What to work on
Find the word "Kann" in the records below. List each line containing it.

Source data
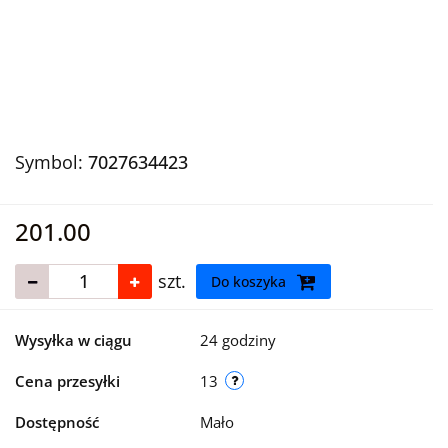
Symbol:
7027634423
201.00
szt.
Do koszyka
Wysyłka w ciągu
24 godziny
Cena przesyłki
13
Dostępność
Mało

==

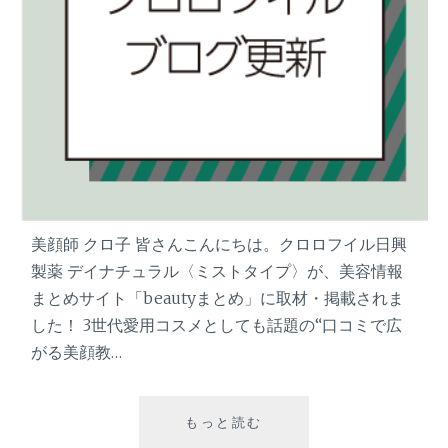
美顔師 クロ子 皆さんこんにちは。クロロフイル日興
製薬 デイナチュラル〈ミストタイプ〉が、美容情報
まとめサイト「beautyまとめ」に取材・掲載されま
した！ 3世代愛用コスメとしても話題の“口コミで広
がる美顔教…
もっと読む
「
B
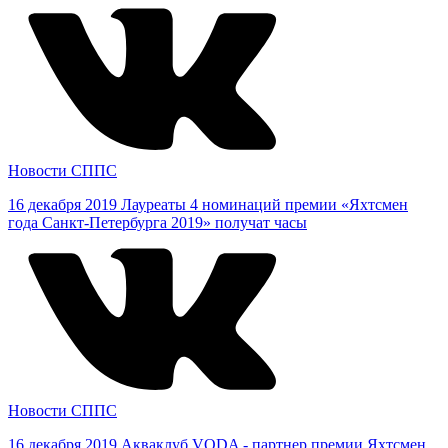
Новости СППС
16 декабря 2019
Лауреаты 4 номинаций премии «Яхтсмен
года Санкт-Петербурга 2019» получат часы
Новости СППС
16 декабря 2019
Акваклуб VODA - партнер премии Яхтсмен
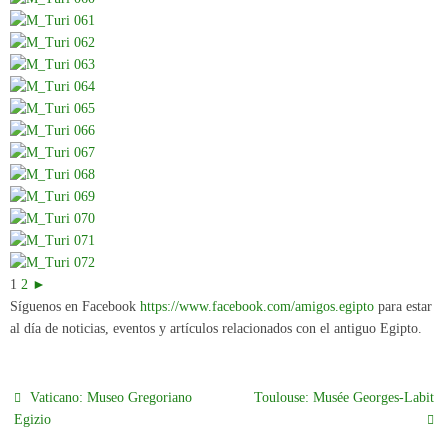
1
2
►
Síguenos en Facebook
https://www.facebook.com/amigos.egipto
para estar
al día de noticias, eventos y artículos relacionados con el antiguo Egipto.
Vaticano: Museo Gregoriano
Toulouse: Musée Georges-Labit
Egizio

...

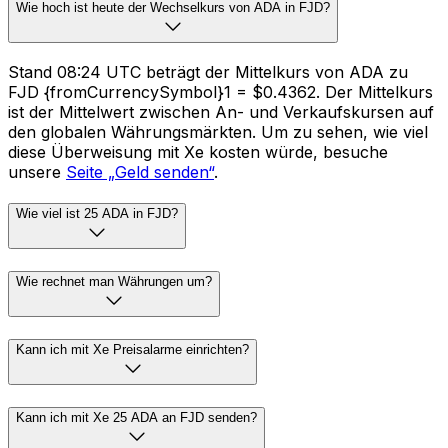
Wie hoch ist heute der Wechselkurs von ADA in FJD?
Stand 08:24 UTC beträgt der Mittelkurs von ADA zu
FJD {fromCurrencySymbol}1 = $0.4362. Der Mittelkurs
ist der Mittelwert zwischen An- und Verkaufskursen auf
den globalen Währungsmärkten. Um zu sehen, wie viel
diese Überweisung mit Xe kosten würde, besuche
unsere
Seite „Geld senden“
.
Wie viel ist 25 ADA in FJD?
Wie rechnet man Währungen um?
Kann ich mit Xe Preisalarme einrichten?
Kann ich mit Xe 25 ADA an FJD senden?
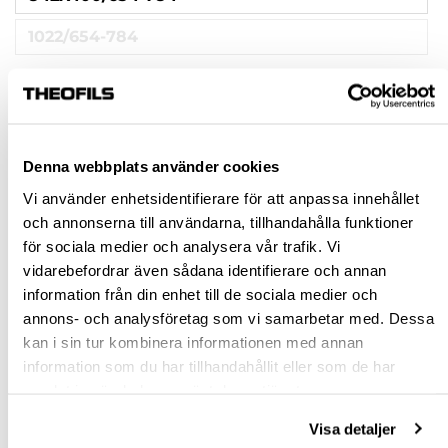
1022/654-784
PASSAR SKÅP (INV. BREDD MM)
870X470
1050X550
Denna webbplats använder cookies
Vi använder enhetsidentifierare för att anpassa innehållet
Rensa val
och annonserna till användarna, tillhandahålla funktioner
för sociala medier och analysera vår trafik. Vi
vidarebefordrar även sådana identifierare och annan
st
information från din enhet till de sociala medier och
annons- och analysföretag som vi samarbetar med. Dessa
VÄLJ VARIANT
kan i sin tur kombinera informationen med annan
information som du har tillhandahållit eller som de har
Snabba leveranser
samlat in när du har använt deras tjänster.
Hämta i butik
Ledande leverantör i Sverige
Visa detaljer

The answer
Kann ich mit Xe Preisalarme einrichten?
Kann ich mit Xe 25 ADA an FJD senden?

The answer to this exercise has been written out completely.